How to keep a marina in trim.

Natasha Kassulke

  • Restrict boat maintenance to impervious surfaces and designated work areas with a roof when possible.
  • Store boats and conduct maintenance work out of the water, where feasible, to better control runoff.
  • Contain dust from sanding and debris from blasting. Restrict or prohibit sanding on the water and uncontained blasting as much as possible. Have tarps available to capture debris.
  • Minimize impacts of painting operations. Paint in a well-ventilated area or spray booth.
  • Recommend that customers use bottom coatings and paints that contain the minimal amount of toxic compounds. Use water-based paints when practical.
  • Prohibit spray painting on the water. Limit in-water painting to small jobs. Mix only the amount of paint needed for the job. Use spray painting equipment that has high transfer efficiency.
  • Avoid using hazardous materials. Dispose of the waste in accordance with federal and state regulations.
  • Minimize impacts of pressure washing hulls to remove bottom growth. Allow contaminants to settle out of the collected wastewater.
  • Prohibit underwater hull cleaning in marina waters.
  • Offer spill-proof oil changes and provide an oil/water separation service to filter bilge water.
  • Use environmentally safe petroleum storage.
  • Locate fuel docks, when possible, away from wave action and boat wakes. For safety reasons, fueling station should be accessible by boat without entering or passing through the main berthing area.
  • Provide a stable platform for fueling. Install automatic back pressure shut off nozzles on pump.
  • Supply oil absorbent pads and pillows at the fuel dock to mop up spills.
  • Place plastic or nonferrous drip trays lined with an oil absorbent material beneath fuel connections at the dock to prevent fuel leakage from reaching the water.
  • Attach a container to the external vent fitting to collect overflow.
  • Offer services to install fuel/air separators on boats.
  • Inspect/repair fuel lines and nozzles regularly.
  • Have trained staff at the fuel dock to oversee or assist with fueling and promote environmental precautions.
  • Report spills. Federal regulation requires that any sheen upon the navigable waters of the United States be reported to the U.S. Coast Guard.
  • Keep a well-maintained pumpout system and offer it to your clients.
  • Have a dump station for clients to empty portable toilets.

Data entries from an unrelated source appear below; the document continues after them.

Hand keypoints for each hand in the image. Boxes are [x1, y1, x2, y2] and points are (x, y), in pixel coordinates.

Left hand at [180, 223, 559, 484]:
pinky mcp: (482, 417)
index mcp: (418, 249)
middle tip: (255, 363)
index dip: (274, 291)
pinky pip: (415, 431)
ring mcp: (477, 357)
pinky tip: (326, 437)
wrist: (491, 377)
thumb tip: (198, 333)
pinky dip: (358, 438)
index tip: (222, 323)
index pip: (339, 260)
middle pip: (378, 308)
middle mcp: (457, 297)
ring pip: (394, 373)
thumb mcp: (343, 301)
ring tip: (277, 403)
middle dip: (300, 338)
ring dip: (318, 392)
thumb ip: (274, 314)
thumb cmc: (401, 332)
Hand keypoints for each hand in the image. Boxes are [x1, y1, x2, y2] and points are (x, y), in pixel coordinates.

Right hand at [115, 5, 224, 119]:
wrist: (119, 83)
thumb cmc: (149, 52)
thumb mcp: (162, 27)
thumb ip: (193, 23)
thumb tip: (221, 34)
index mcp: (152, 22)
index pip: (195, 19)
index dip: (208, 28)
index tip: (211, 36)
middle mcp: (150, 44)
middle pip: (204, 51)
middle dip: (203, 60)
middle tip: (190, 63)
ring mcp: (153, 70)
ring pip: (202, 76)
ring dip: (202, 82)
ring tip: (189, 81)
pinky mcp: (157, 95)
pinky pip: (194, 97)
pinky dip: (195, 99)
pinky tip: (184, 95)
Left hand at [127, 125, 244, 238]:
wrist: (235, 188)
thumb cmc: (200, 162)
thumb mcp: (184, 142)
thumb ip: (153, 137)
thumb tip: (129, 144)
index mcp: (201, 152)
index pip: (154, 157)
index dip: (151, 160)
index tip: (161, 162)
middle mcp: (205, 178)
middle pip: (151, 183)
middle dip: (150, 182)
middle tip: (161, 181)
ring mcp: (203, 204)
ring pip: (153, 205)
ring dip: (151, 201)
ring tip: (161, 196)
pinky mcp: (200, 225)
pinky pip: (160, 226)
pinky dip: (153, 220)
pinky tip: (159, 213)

  • Have a clean and functional restroom open to clients.
  • Reduce waste and litter in daily operations. Conduct trash pickups within the marina and along the shoreline.

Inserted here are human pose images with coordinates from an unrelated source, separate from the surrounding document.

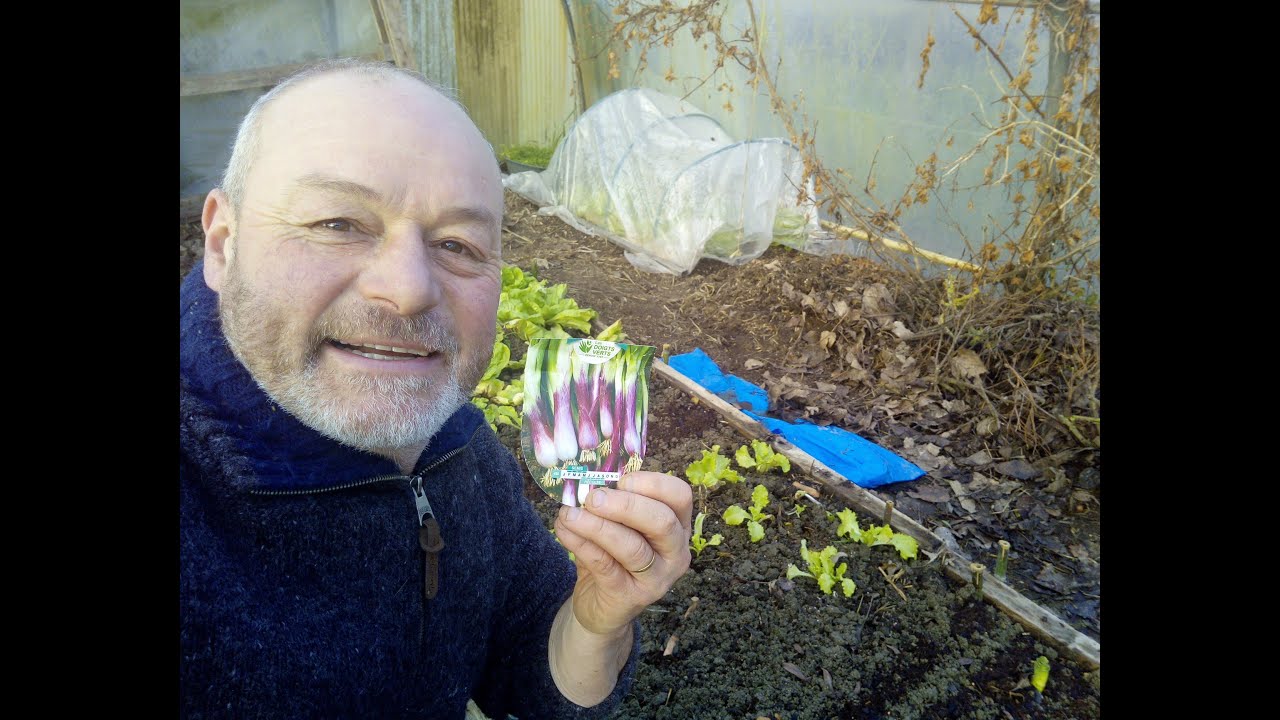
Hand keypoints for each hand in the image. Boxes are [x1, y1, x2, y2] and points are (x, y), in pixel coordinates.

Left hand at [553, 471, 692, 635]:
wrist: (600, 608)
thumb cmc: (613, 557)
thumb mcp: (619, 527)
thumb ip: (613, 503)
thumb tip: (587, 479)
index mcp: (678, 527)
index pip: (679, 497)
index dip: (652, 483)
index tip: (621, 479)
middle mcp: (675, 554)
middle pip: (662, 522)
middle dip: (626, 505)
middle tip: (593, 497)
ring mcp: (656, 579)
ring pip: (632, 547)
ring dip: (596, 526)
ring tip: (569, 514)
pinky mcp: (630, 597)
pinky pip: (605, 565)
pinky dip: (581, 544)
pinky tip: (564, 531)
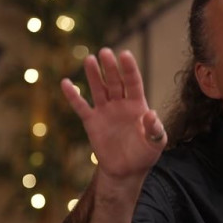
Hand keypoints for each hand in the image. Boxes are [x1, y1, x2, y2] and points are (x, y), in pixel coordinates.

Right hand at [61, 48, 166, 180]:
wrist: (127, 170)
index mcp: (138, 105)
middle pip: (115, 82)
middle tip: (105, 52)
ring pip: (99, 89)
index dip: (129, 69)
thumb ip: (154, 129)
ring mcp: (105, 111)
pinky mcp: (92, 122)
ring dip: (94, 75)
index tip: (125, 54)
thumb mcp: (155, 143)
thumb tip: (151, 114)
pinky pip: (81, 106)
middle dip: (111, 68)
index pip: (133, 83)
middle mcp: (121, 104)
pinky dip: (73, 96)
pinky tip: (66, 83)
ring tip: (90, 59)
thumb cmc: (145, 154)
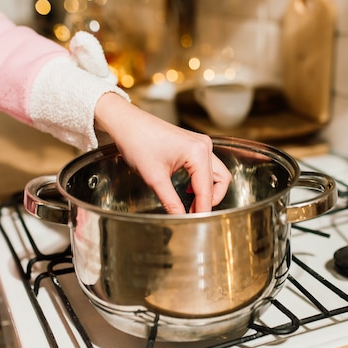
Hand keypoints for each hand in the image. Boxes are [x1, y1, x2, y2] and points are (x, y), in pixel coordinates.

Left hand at [94, 93, 230, 213]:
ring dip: (208, 191)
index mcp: (198, 152)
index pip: (206, 189)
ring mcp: (201, 143)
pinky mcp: (195, 144)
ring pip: (217, 173)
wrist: (127, 123)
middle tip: (193, 215)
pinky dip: (202, 181)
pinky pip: (207, 166)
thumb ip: (170, 201)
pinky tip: (188, 189)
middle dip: (209, 200)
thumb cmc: (138, 142)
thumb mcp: (154, 178)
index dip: (202, 209)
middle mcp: (204, 146)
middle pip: (220, 181)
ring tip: (192, 205)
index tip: (197, 224)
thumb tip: (180, 219)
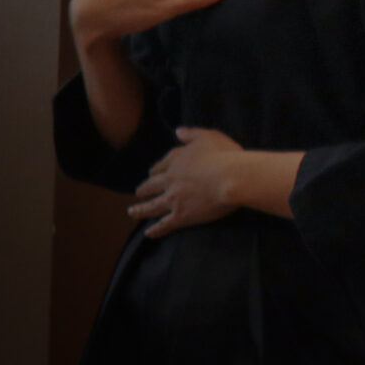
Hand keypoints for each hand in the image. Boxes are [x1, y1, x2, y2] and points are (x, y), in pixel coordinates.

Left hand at [128, 127, 249, 238]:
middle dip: (144, 189)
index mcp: (176, 160)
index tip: (152, 174)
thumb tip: (177, 131)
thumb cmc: (224, 154)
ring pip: (151, 206)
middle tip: (139, 192)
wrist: (231, 177)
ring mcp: (173, 199)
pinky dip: (156, 230)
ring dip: (140, 210)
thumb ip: (191, 133)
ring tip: (132, 212)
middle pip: (151, 185)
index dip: (156, 171)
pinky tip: (149, 233)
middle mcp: (170, 179)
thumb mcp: (209, 136)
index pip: (160, 166)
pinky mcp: (181, 215)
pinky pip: (164, 224)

  • Control disposal of fish scraps to areas/methods that will not impair water quality.
  • Provide trash bins and dumpsters that offer recycling options and are covered, well marked and conveniently located.

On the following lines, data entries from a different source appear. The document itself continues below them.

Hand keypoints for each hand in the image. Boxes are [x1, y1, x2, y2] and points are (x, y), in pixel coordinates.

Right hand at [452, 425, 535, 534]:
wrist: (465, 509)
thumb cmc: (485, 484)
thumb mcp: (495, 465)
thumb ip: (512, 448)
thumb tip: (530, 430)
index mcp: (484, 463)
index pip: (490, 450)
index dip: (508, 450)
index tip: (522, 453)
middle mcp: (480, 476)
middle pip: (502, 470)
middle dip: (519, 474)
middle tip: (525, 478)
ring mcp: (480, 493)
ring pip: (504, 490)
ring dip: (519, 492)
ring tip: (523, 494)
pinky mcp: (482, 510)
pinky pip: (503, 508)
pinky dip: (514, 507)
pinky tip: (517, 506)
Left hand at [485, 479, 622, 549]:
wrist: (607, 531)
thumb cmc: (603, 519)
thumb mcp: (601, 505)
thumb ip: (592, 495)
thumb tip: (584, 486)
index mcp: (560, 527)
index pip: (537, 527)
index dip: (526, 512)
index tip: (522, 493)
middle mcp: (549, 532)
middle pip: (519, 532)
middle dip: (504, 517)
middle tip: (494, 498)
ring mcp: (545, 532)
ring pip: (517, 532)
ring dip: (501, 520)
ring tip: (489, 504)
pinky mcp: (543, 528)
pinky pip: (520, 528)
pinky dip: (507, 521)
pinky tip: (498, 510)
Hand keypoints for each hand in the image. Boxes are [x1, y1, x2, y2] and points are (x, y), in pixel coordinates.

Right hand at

  • Have a stormwater management system including cultivating planted areas, limiting paved areas and training staff about what they can do to prevent runoff during maintenance and operations.
  • Employ shoreland erosion control measures.
  • Practice water conservation.
  • Use upland and inland areas for storage and maintenance.
  • Avoid using toxic lawn and garden chemicals wherever possible.
  • Promote the use of biodegradable chemical counterparts to traditional chemicals by ensuring that the marina store carries "green" products.

Natasha Kassulke is Associate Editor of Wisconsin Natural Resources magazine.